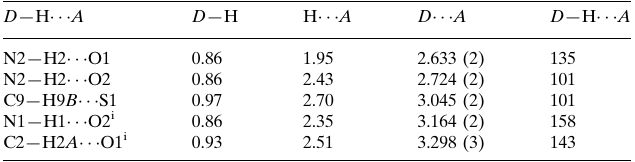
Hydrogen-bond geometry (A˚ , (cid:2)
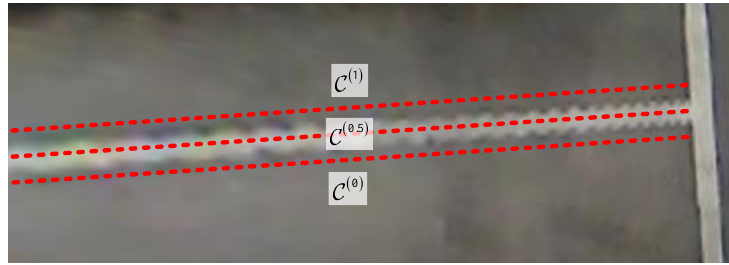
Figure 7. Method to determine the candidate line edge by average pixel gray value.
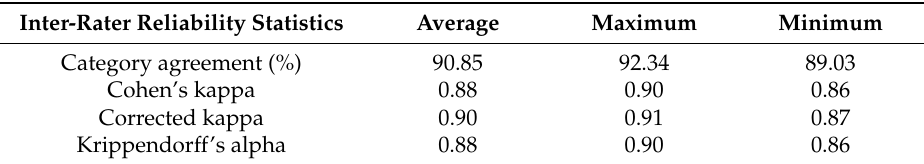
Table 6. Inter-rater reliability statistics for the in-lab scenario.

····················

**Work instructions:**
Output the full listing verbatim; pictures stay out.

**Response to the exercise:**
Hydrogen-bond geometry (A˚ , (cid:2)
Figure 7. Method to determine the candidate line edge by average pixel gray value.
Table 6. Inter-rater reliability statistics for the in-lab scenario.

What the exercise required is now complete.